Chris Ellis on the strike in South Africa

A nationwide strike of  government employees started last week here in South Africa and looks to have serious repercussions for the health care sector. I am a semi-retired general practitioner but have sessions looking after three of the psychogeriatric wards at our local psychiatric hospital.  The patients are mostly very vulnerable elderly patients on long term medication.  

On arrival at the hospital gates this morning there was a large mob of striking staff singing and toyi toying in front of the gates and preventing staff from entering. It is said that the custom of toyi toyi, which is a rhythmic stomping dance was used in the old days in Africa when the people had a grievance. They would collect outside the chief’s compound and would dance and make a noise to get the chief’s attention.

As it was early in the morning and I must have been the first doctor to arrive they allowed me to enter in my pickup truck. They know me as a daft elderly white man so I think they judged me to be fairly harmless. It was quite eerie inside as there were no cars in the ward car parks and the curtains were all drawn and the wards were locked down. I managed to get a staff nurse in one of the two assessment wards to let me in as she had been threatened by the strikers not to answer the phones. She and another helper had managed to feed the patients and give them their medications. They were both afraid that the strikers would find them and label them as igundane, which is an isiZulu word for a “rat” and is the equivalent of a scab in English. Some of the nursing staff in other hospitals have been sjambokked (a sjambok is a leather or plastic whip stick) by the strikers for going to work.
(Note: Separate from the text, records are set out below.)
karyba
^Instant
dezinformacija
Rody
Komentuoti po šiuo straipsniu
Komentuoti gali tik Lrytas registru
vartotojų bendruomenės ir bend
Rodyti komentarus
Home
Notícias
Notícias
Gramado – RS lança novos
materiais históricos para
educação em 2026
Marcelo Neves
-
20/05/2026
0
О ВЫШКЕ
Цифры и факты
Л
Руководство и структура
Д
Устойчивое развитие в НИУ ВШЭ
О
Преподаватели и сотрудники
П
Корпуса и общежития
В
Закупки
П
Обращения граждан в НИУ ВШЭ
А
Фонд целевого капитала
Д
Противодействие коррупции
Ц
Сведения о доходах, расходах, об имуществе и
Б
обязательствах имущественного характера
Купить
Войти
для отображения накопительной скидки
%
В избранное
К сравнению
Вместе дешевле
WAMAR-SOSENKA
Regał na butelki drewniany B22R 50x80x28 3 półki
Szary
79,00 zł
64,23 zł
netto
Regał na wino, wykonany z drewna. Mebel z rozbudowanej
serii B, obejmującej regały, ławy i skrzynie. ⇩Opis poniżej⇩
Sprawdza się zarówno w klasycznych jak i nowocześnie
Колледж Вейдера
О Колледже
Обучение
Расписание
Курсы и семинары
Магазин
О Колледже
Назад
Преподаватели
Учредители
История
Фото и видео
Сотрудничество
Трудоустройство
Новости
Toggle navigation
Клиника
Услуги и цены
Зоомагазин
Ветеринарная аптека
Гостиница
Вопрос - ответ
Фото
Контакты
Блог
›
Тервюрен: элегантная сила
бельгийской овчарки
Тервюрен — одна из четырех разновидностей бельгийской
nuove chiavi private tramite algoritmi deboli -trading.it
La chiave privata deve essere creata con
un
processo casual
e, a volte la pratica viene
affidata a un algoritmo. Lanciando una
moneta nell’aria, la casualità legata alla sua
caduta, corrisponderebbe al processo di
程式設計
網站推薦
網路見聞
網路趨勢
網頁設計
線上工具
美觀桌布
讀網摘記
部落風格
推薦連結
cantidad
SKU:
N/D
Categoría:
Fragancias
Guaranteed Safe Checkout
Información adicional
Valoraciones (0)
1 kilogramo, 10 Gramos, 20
The situation was worse in my long term female ward, which is in an isolated part of the grounds of the hospital. I found the patients milling around outside the ward as the night nurse had been threatened and had left the hospital and there was no staff at all in the ward. They had managed to find food but had had no medication for two days and one elderly patient was lying in front of the door having had a fit. She was now conscious and had a haematoma on her forehead but otherwise was unscathed so two of the other patients helped me get her into bed. 

It is a challenging situation to be in a hospital psychiatric ward with no staff and no medications and no keys to open the medication cupboard so I decided to go down to the gate and talk to the union officials to try and persuade them, at  least, to let one of the nurses, who knew the ward, to come in to help me give out the medicines. The union officials refused adamantly to let any more staff in so I returned to find some of the other doctors had been let in and were helping feed and wash the patients and give out medicines.

We then heard that a mob of strikers had entered the hospital grounds through the gate and were looking for igundanes. We have advised the staff who are in the wards to lock themselves in and await developments. I really appreciate the courage of these few women who are continuing their work in very difficult circumstances.

Chris Ellis is a semi-retired general practitioner from Pietermaritzburg, KwaZulu-Natal, South Africa.